Something about the way she said watching left Cas feeling strangely cold.
“We’ve all been watching your story unfold with great interest,” the Moon Goddess put in, her kind voice rewarming the space. “You already knew that Nephele and I were watching and working on your behalf, and you called to me yesterday, didn’t you?”
So she hadn’t imagined that moment in the river.
“And you answered me.”
The goddess smiled. “It didn’t require much effort. Your power has grown stronger.”
“Though still not strong enough, most likely,” the Goddess of Sky commented, her voice distant and her eyes back on that dragon statue on the shelf. Wispy clouds stretched into existence around her as she spoke, similar to the lightning that occasionally accompanied her sister whenever Nephele’s moods shifted. The swirls of grey further muted the light in the room.
Nessa moved to the window and pushed the curtains completely open. She moved confidently, though a bit stiffly, as if determined not to let the overwhelming power in the space get to her.
Elander arrived a moment later. He didn’t look entirely surprised to see the host of goddesses that awaited him—he had been the first to sense their arrival, after all—but he did visibly tense as his gaze slid over the Goddess of Stars. They had been close once, Cas recalled. But the goddess had turned his back on him soon after his fall from his fully divine status.

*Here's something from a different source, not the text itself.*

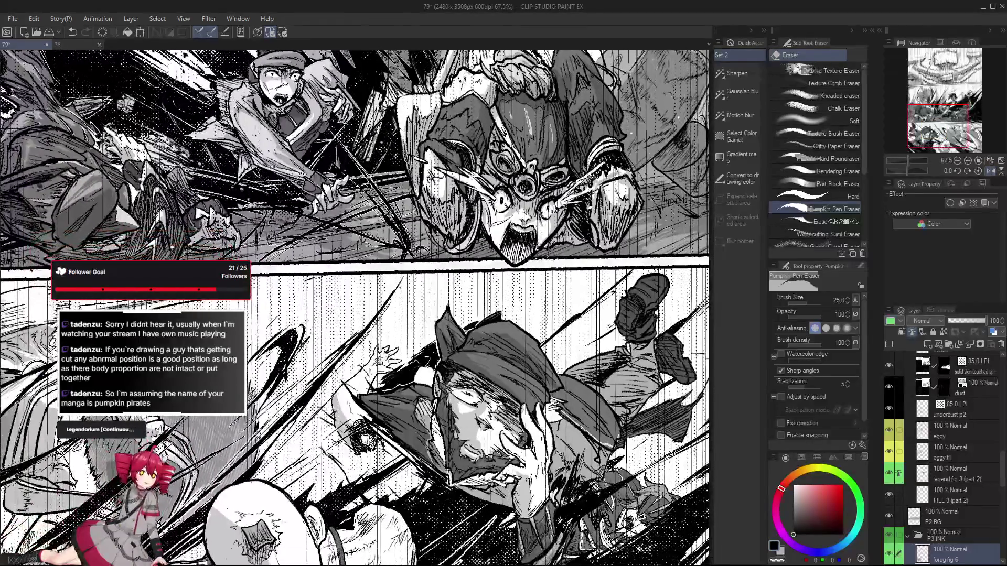
key("p")
scroll(427, 399, "up", 3)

Cas wondered what he was thinking—what it felt like, to be reunited after however many years it had been—but now was not the time to discuss it.
She met the Moon Goddess’s eyes and pointedly stuck to the matter at hand. “To what do we owe this visit?”
“Our dear Nephele was insistent that we could all answer your calls for help more thoroughly,” said Inya.
“Annoyingly insistent,” added the Goddess of Sky, the clouds around her billowing, growing darker and thicker.
The Storm Goddess looked entirely unrepentant.
Cas nearly smiled; if nothing else, she had to give the tempestuous goddess credit for being stubborn enough to get things done.
“Which is why we’ve arrived with a concrete plan to help,” said Nephele, “as we were just discussing with your Master of Correspondence before she went to fetch you.”
Cas gave Rhea a questioning look.
“Weapons, to start with,” Rhea told her. “They’ve come here with a plan to better arm our soldiers.”
The Storm Goddess looked pleased with herself, as she so often did. “As we mentioned the last time we were here, a substantial amount of Solatis’s magic spilled into this world upon her departure from it, threatening to destabilize things.”
“So we have been searching for a way to turn this into our advantage instead,” explained the Moon Goddess. “We’ve gathered up what we could of this wayward magic, and we’ve nearly perfected a method of concentrating it into something useful.” She reached into the inner pocket of her coat and withdrew what appeared to be a long, shimmering thread of silk. Then she took a small dagger from a sheath hidden at her back and held it carefully out in front of her.